The scientists who discovered ivermectin did win a Nobel Prize in 2015 — for reducing the incidence of the parasitic diseases ivermectin is meant to treat.
Some people have obtained off-label prescriptions for ivermectin from doctors, with dispensed prescriptions increasing up to 24-fold from pre-pandemic times.
Others have found creative ways to self-medicate. A recent CDC report described two ivermectin-related hospitalizations: one patient consumed injectable ivermectin meant for horses, and the other took ivermectin tablets of unknown strength purchased online.
Taking doses meant for large animals increases the risk of overdose and unpleasant side effects. Again, no health agency recommends ivermectin as a treatment for COVID-19.
Rogan, who did not immediately respond to a request for comment, has a long history of sparking outrage for making explosive remarks on his podcast.

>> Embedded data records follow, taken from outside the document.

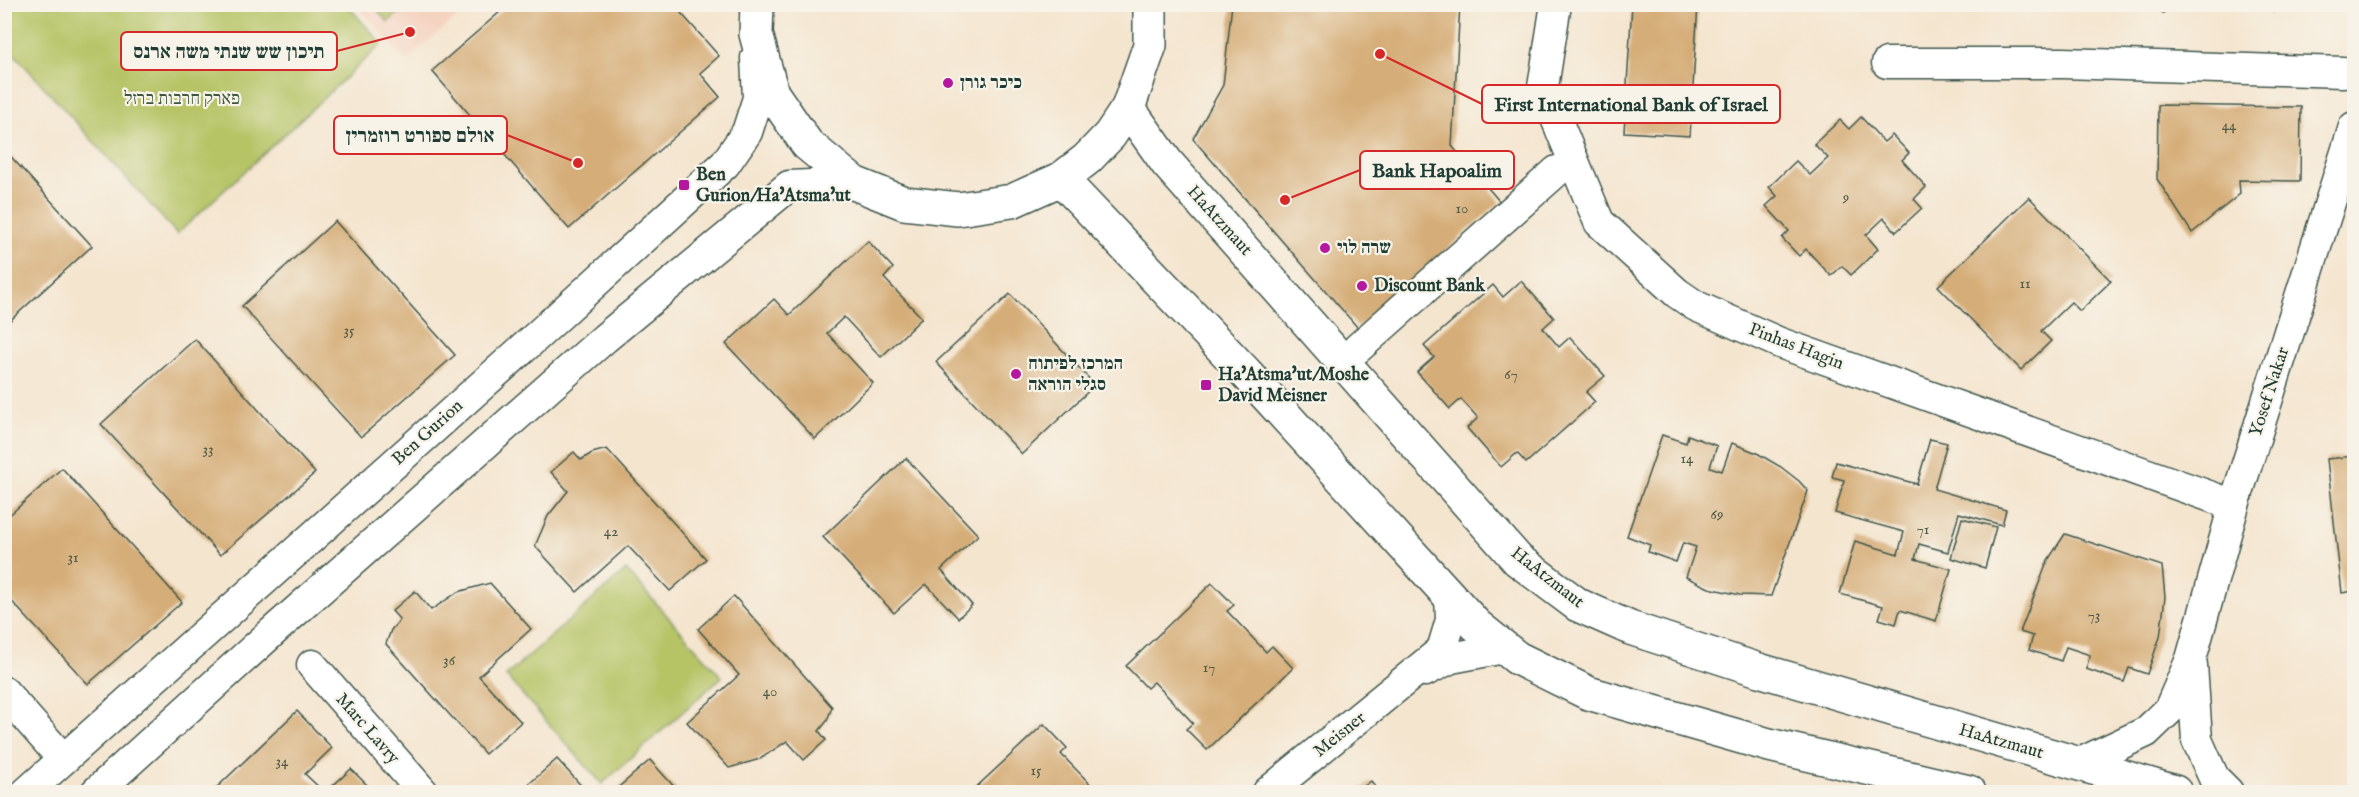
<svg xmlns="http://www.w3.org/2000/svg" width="2359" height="797" font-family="'IM FELL English','Frank Ruhl Libre',serif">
<rect width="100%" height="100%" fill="#f7f3e8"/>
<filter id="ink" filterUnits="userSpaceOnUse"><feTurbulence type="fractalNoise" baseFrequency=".0167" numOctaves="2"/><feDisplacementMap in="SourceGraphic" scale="12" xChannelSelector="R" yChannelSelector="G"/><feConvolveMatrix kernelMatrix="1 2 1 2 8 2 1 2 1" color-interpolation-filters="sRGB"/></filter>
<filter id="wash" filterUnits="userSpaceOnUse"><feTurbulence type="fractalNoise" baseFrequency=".008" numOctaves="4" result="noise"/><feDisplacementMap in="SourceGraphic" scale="24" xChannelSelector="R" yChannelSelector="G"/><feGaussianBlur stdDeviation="1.35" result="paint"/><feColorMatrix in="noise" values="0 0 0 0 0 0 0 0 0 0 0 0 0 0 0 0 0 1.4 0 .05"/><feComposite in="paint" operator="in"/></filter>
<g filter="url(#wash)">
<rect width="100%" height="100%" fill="#f4e5cf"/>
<!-- built -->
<path fill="#f5d3c1" d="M356,5H471L406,60Z"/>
<!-- green -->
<g fill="#b6c466" stroke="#6a804d" stroke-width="1.5">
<path d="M346,4L382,44L177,234L5,44V5Z"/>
<path d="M373,5H407L388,22Z"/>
<path d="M626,570L722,677L602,784L506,676Z"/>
</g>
<g id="blocks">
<!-- building -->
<g fill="#d5ad78">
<path d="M1232,4H1460L1452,146L1500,202L1358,328L1193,139L1223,85Z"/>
<path d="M1632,4H1698L1690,136L1624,132Z"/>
<path d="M2158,4H2177L2163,13Z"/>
<path d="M2262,4H2277L2273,11Z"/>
<path d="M508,5H674L719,56L700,73L720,97L569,229L432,71Z"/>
<path d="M2158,105L2301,107L2300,181L2239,180L2240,194L2192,233L2157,179Z"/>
<path d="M1861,117L1884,142L1892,135L1909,153L1902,160L1926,187L1914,199L1922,208L1896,232L1884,218L1866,235L1878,249L1851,275L1842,266L1831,276L1806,249L1799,256L1782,238L1789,231L1766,206L1777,196L1769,187L1796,161L1810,175L1828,158L1814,144L1840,120L1849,129Z"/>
<path d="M4,149L92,246L4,326Z"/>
<path d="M2029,197L2111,281L2080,311L2071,302L2041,331L2051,341L2021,370L1938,286Z"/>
<path d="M335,221L455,355L361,437L242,306Z"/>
<path d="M868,241L893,268L884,278L922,318L881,357L844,317L827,333L873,383L815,439L726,344L774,299L789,315Z"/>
<path d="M1521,281L1554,318L1543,328L1559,347L1570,337L1605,376L1586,392L1595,402L1526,463L1517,453L1501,467L1467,428L1478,418L1461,399L1450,409L1417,372L1434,357L1424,346L1493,285L1503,297Z"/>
<path d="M1010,294L1095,385L1022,454L936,362Z"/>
<path d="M195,339L315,473L220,555L101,424Z"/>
<path d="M1662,435L1686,443L1688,435L1717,446L1710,467L1722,471L1732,443L1757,453L1781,467L1799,481L1808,491L1771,596L1740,595L1709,588L1686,577L1696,547L1683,543L1676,562L1648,552L1650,545L1627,536Z"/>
<path d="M1930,439L1947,443L1934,489L2006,510L2002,525L1959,513L1948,552L1919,544L1915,559L1951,569L1936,621L1900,610L1896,624L1879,619L1883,606L1840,594L1855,541L1898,554L1904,532L1835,513L1844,480L1832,477L1836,462L1917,484Z"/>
<path d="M607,449L706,559L670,591L628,546L577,592L535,546L548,516L568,491L551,472L574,452L581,460L592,453Z"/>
<path d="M2354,456V591L2342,593L2327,459Z"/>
<path d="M906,458L978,535L941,570L972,605L958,618L926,584L894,613L823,537Z"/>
<path d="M62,468L182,602L88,684L4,593V520Z"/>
<path d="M1962,518L1996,527L1985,568L1951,558Z"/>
<path d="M2065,534L2162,566L2165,597L2160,637L2147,674L2129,668L2124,682L2086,669L2090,655L2066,647L2061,661L2029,650L2033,636L2020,632L2048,560Z"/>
<path d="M490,583L531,629L479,676L521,722L485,754L386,644L391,630L400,620L392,611L415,591L431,610L458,592Z"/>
<path d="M1212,583L1234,605L1227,611L1266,652L1272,646L1293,668L1207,750L1186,729L1193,723L1154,682L1147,688L1126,666Z"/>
<path d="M734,596L832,707L827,721L819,731L826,740L804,760L787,741L760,759L729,768L687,722L739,675L698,629Z"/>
<path d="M297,711L332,748L305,774L324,792H212Z"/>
<path d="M1044,724L1067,748L1061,754L1098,792L1103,786L1110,792H971Z"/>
<path d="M557,759L587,792H523L521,791Z"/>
<path d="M650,760L679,792H613Z"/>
<path d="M351,769L374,792H326Z"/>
<path d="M1371,781L1379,792H1356Z"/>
</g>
</g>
</g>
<g filter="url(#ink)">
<use href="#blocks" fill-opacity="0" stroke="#3f564b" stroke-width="1.5"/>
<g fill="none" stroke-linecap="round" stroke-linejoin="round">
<!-- minor casing -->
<g stroke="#3f564b" stroke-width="33">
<g id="minor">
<path d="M1556,4L1543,87L1599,222L1677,293L1696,306L1780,343L2234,505"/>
<path d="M1887,63H2063L2343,72"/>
<path d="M1358,348L1557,171"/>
<path d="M312,665L423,792"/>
<path d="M2192,665L2197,740L2214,778L2228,792"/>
<path d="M1425,671L1451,658L1504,648"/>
<path d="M4,692L63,759"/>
<path d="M2078,764L2146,732L2169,710L2191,659L2234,505L2354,127"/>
<path d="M27,792L527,345L725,164L747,132L758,98L756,58"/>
<path d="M96,792L278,627L605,338L789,186L854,183"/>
<path d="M1268,792L1442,650L1451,620L1450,597"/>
</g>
</g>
<!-- major casing -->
<g stroke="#3f564b" stroke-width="36">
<g id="major">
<path d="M757,4L756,34L772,93L807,144L854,183L904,203L958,209L1012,201L1061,179L1087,159L1110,135L1128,108L1150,45V4"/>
<path d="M1128,108L1167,163L1518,560L1578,605L1630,628L1759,670L2175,792"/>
<path d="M1061,179L1247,374L1476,625L1517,658L1588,693L1769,745L1969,792"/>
</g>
</g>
<!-- minor -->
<use href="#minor" stroke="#fff" stroke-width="30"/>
<!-- major -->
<use href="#major" stroke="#fff" stroke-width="33"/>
</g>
</g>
<!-- markers -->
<g fill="#b5179e" stroke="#f7f3e8" stroke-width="2">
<circle cx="948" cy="83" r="6"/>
<rect x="678" y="179" width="12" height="12" rx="3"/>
<circle cx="1325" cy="248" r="6"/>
<circle cx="1362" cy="286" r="6"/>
<circle cx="1016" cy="374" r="6"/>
<rect x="1200" y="379" width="12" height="12" rx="3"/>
</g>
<g text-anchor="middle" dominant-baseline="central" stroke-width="4.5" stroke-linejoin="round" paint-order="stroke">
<!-- number labels -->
<g font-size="15" fill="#4c5945">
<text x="2229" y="125">44</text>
<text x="1846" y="197">9</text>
<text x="1462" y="208">10</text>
<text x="2025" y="283">11</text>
<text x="349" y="330">35</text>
<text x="1511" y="374">67</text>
<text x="208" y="449">33</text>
<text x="1687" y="458">14</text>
<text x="1717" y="514">69</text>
<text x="1923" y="529">71</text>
<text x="611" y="531">42</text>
<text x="73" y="557">31</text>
<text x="2094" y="615">73</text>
<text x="449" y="660">36</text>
<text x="1209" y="667">17</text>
<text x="770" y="691">40</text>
<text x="282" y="761">34</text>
<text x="1036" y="770">15</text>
</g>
<!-- poi labels -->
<g font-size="18" font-weight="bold" fill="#1f3d34" stroke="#f7f3e8" text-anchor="start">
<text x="960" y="83">כיכר גורן</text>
<text x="696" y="175">Ben<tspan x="696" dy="21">Gurion/Ha'Atsma'ut</tspan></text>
<text x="1337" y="248">שרה לוי</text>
<text x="1374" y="286">Discount Bank</text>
<text x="1028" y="364">המרכז לפיתוח<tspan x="1028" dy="21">סגלי הוראה</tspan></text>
<text x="1218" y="375">Ha'Atsma'ut/Moshe<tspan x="1218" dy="21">David Meisner</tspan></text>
</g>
<!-- park labels -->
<g font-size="18" fill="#3d583e" stroke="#f7f3e8">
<text x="182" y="99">פארק חרבות ברזל</text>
</g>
<!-- street labels -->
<g font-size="18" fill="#1f3d34" stroke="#f7f3e8">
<text transform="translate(1219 221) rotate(48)">HaAtzmaut</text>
<text transform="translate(1796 347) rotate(21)">Pinhas Hagin</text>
<text transform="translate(2270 392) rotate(-72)">Yosef Nakar</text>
<text transform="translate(428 433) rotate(-42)">Ben Gurion</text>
<text transform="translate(1547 578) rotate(38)">HaAtzmaut</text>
<text transform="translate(367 729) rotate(49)">Marc Lavry</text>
<text transform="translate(1340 735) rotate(-39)">Meisner</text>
<text transform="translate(2001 742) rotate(16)">HaAtzmaut</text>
</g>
</g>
<!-- callouts -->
<path fill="none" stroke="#d62828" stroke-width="2" d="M410 32L337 51M1380 54L1482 104M578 163L507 135M1285 200L1360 170"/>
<g fill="#d62828" stroke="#f7f3e8" stroke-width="2">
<circle cx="410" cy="32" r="6"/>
<circle cx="1380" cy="54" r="6"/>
<circle cx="578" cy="163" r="6"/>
<circle cx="1285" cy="200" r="6"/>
</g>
<g fill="#f7f3e8" stroke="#d62828" stroke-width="2">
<rect x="121" y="32" width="216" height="38" rx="6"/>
<rect x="1482" y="85" width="298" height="38" rx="6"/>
<rect x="334" y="116" width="173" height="38" rx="6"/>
<rect x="1360" y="151" width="154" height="38" rx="6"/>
</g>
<g font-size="20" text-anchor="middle" font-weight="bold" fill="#1f3d34">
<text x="229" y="58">תיכון שש שנתי משה ארנס</text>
<text x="1631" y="111">First International Bank of Israel</text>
<text x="420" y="142">אולם ספורט רוזמרין</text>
<text x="1437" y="177">Bank Hapoalim</text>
</g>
<!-- margin -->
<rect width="2359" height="797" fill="none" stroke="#f7f3e8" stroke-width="24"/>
</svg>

In an April episode of the podcast, Rogan spread misinformation about COVID-19 and discouraged young people from getting the vaccine, although he later recanted his remarks, as Insider previously reported.
In a September 2020 podcast segment, Rogan made transphobic comments about Caitlyn Jenner, falsely speculating that living with the Kardashian women somehow influenced her identity as a transgender woman.
Journalist Matt Flegenheimer called Rogan “one of the most consumed media products” in the world and someone who has “the power to shape tastes, politics, medical decisions” in an article for The New York Times in July.
The show has ranked as the most popular podcast every month since it arrived on the streaming platform in September 2020, a spokesperson for the company previously told Insider.
A Spotify representative did not immediately respond to a request for comment.